- Extracted records
- Opening Delimiter -

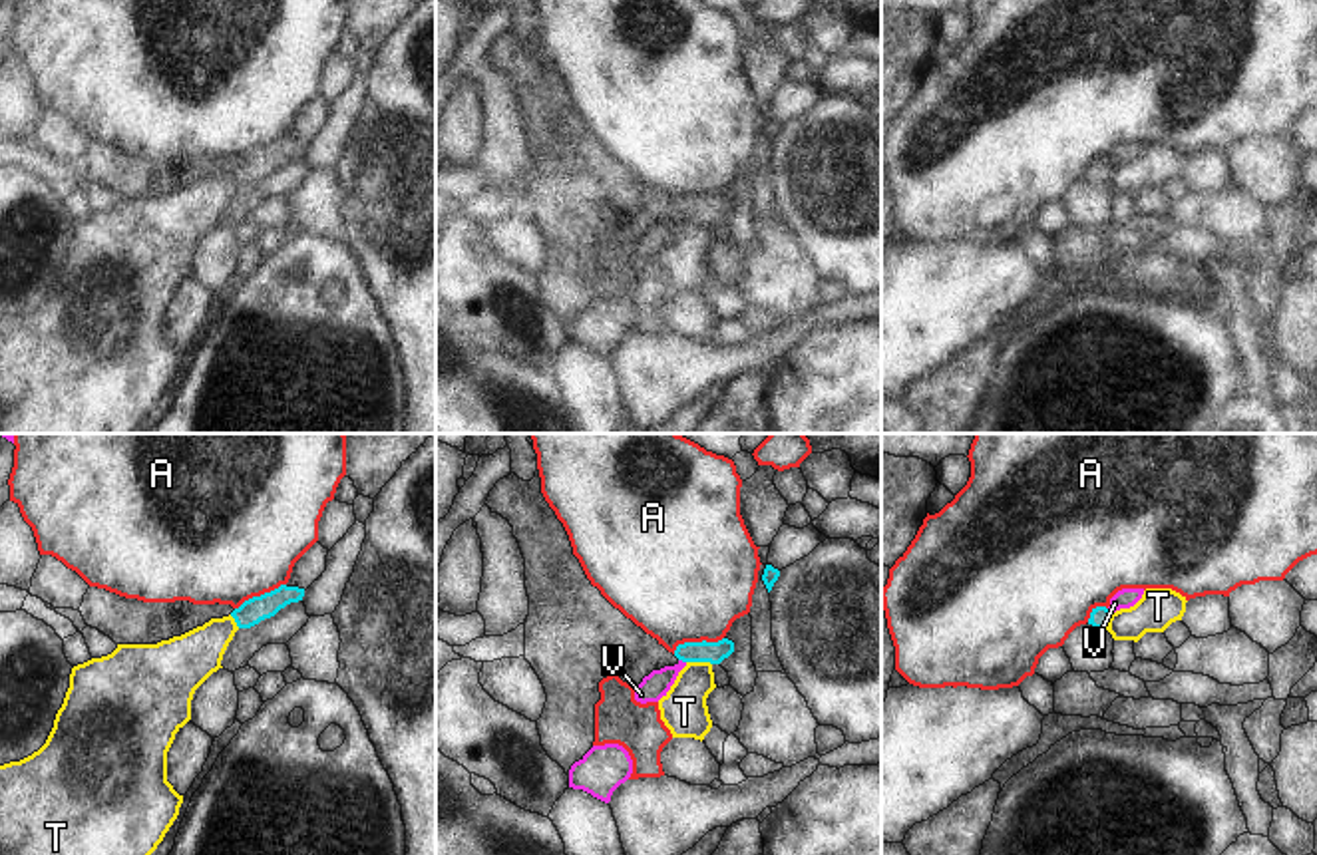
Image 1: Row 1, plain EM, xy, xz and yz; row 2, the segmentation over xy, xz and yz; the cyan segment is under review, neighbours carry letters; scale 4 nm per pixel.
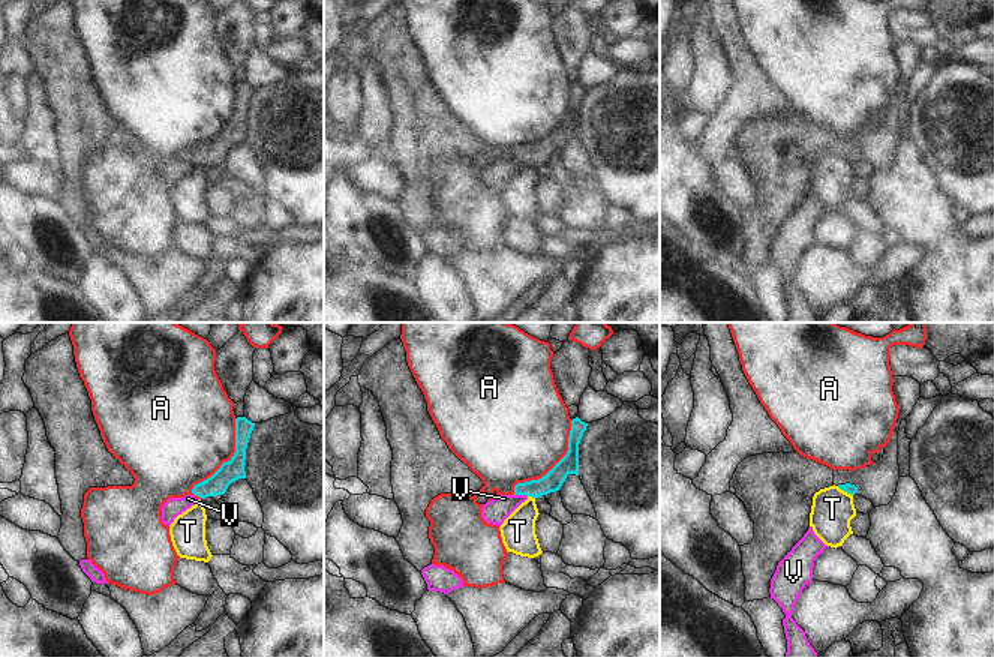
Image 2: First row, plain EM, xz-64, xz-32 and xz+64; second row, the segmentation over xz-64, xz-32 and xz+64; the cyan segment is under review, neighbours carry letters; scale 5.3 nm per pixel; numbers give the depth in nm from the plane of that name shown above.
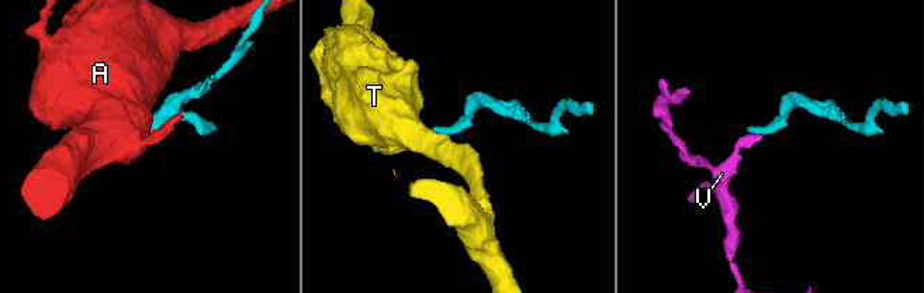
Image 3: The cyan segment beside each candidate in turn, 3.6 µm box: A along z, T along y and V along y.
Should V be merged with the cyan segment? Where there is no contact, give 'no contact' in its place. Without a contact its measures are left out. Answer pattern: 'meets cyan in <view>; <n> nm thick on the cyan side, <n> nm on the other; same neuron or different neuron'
meets cyan in xz; 90 nm thick on the cyan side, 110 nm on the other; different neuron

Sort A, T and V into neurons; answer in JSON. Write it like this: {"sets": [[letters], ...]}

- Closing Delimiter -

- Exercise brief
If pictures appear in the data, do not print them; repeat the rest exactly.

- Reply
Image 1: Row 1, plain EM, xy, xz and yz; row 2, the segmentation over xy, xz and yz; the cyan segment is under review, neighbours carry letters; scale 4 nm per pixel.
Image 2: First row, plain EM, xz-64, xz-32 and xz+64; second row, the segmentation over xz-64, xz-32 and xz+64; the cyan segment is under review, neighbours carry letters; scale 5.3 nm per pixel; numbers give the depth in nm from the plane of that name shown above.
Image 3: The cyan segment beside each candidate in turn, 3.6 µm box: A along z, T along y and V along y.
Should V be merged with the cyan segment? Where there is no contact, give 'no contact' in its place. Without a contact its measures are left out. Answer pattern: 'meets cyan in <view>; <n> nm thick on the cyan side, <n> nm on the other; same neuron or different neuron'
meets cyan in xz; 90 nm thick on the cyan side, 110 nm on the other; different neuron

Sort A, T and V into neurons; answer in JSON. Write it like this: {"sets": [[letters], ...]}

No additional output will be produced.